In the decades after World War II, as the world changed, and America changed, and the national political culture changed, and the civil rights movement ripened, the flag came to represent something entirely different: defiance in the face of a newly ascendant national government and, much more damning, massive resistance to racial progress.

So, while the flag served as a mostly innocuous emblem of Dixie for generations of white Americans, those who raised the venerable standard in their fight to resist racial equality and first-class citizenship for African Americans fundamentally altered the trajectory of the symbol. The struggle to re-define the flag during the second half of the twentieth century offered up a critical debate: “hate versus heritage.” For many Americans of good will reared on the multiple meanings of the confederate flag, heritage easily prevailed.

But, for the generation come of age during the post-civil-rights era, the flag began to lose its allure. The outrages committed in association with the flag weighed it down.
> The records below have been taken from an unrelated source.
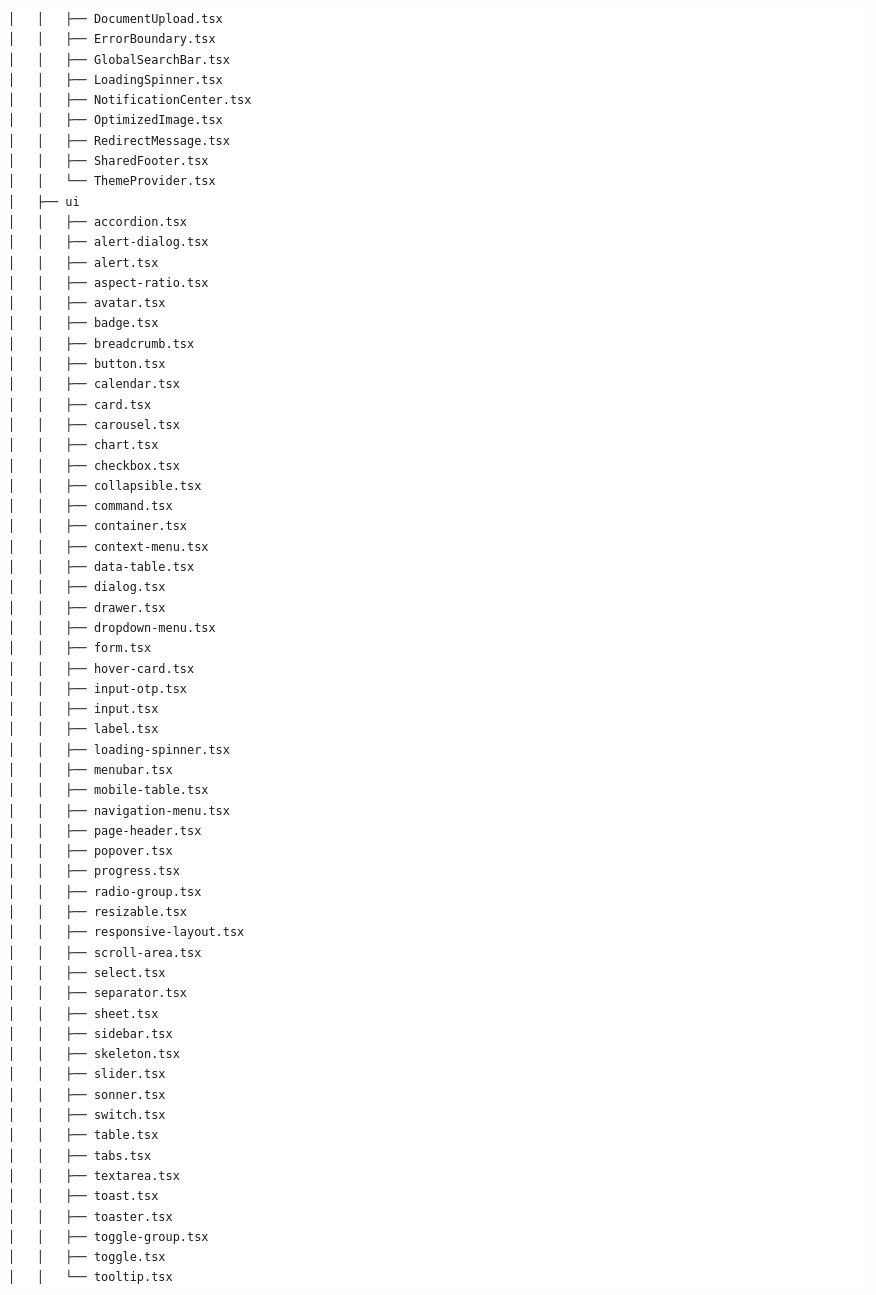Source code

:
 ```
│   │   ├── DocumentUpload.tsx
│   │   ├── ErrorBoundary.tsx
│   │   ├── GlobalSearchBar.tsx
│   │   ├── LoadingSpinner.tsx
│   │   ├── NotificationCenter.tsx
│   │   ├── OptimizedImage.tsx
│   │   ├── RedirectMessage.tsx
│   │   ├── SharedFooter.tsx
│   │   └── ThemeProvider.tsx
│   ├── ui
│   │   ├── accordion.tsx
│   │   ├── alert-dialog.tsx
│   │   ├── alert.tsx
│   │   ├── aspect-ratio.tsx
│   │   ├── avatar.tsx
│   │   ├── badge.tsx
│   │   ├── breadcrumb.tsx
│   │   ├── button.tsx
│   │   ├── calendar.tsx
│   │   ├── card.tsx
│   │   ├── carousel.tsx
│   │   ├── chart.tsx
│   │   ├── checkbox.tsx
│   │   ├── collapsible.tsx
│   │   ├── command.tsx
│   │   ├── container.tsx
│   │   ├── context-menu.tsx
│   │   ├── data-table.tsx
│   │   ├── dialog.tsx
│   │   ├── drawer.tsx
│   │   ├── dropdown-menu.tsx
│   │   ├── form.tsx
│   │   ├── hover-card.tsx
│   │   ├── input-otp.tsx
│   │   ├── input.tsx
│   │   ├── label.tsx
│   │   ├── loading-spinner.tsx
│   │   ├── menubar.tsx
│   │   ├── mobile-table.tsx
│   │   ├── navigation-menu.tsx
│   │   ├── page-header.tsx
│   │   ├── popover.tsx
│   │   ├── progress.tsx
│   │   ├── radio-group.tsx
│   │   ├── resizable.tsx
│   │   ├── responsive-layout.tsx
│   │   ├── scroll-area.tsx
│   │   ├── select.tsx
│   │   ├── separator.tsx
│   │   ├── sheet.tsx
│   │   ├── sidebar.tsx
│   │   ├── skeleton.tsx
│   │   ├── slider.tsx
│   │   ├── sonner.tsx
│   │   ├── switch.tsx
│   │   ├── table.tsx
│   │   ├── tabs.tsx
│   │   ├── textarea.tsx
│   │   ├── toast.tsx
│   │   ├── toaster.tsx
│   │   ├── toggle-group.tsx
│   │   ├── toggle.tsx
│   │   └── tooltip.tsx
```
The particular character and bearing of those individual sons of the South who insisted on the perpetuation of the confederate flag (often in the back window of a pick-up truck) accelerated the disuse among mainstream Southerners, as pride gave way to increasing discomfiture—even as Southern distinctiveness slowly evaporated.

Most importantly, as it became clear that so many neighbors viewed the flag with palpable trepidation, injury, and disgust, the once beloved symbol suddenly seemed like a troubling relic that had outlasted its usefulness. As we crossed into the twenty-first century, seemingly a truly transformed America faced another choice (similar to the dichotomy from a hundred years earlier): would we continue to exalt the decaying traditions of the white South and the noble rebel cause? Or would we embrace a new day of racial transcendence with which the confederate traditions of the South were not compatible? Long before the tragic events of Charleston, the confederate colors were fading fast and on an inexorable path to retirement. The modern South was long primed to relinquish its battle flag.

Having said that, the intensely emotional national conversation of the past month has not served us well. Too many strident public intellectuals pushing hackneyed political agendas, intent on painting over the intricate mosaic of American history with a grotesquely wide brush, have noisily and maladroitly monopolized this moment. Sadly, American historians of note, rooted in the study of political history and anchored by rigorous methodology, perhaps the last of a perishing breed, have remained far too quiet. This receding generation of giants, whose clarion voices of authority can still thunder across the digital landscape, ought to weigh in.

For, even as all agree that the flag must yield the stage, the accompanying call to disinter and demolish the history of nineteenth-century America poses an existential threat to our integrity as a people. Much is at stake. We are in desperate need for our serious and revered scholars to take to the square and boldly push back against the incomplete and self-serving histories currently commanding the high ground in this momentous public debate.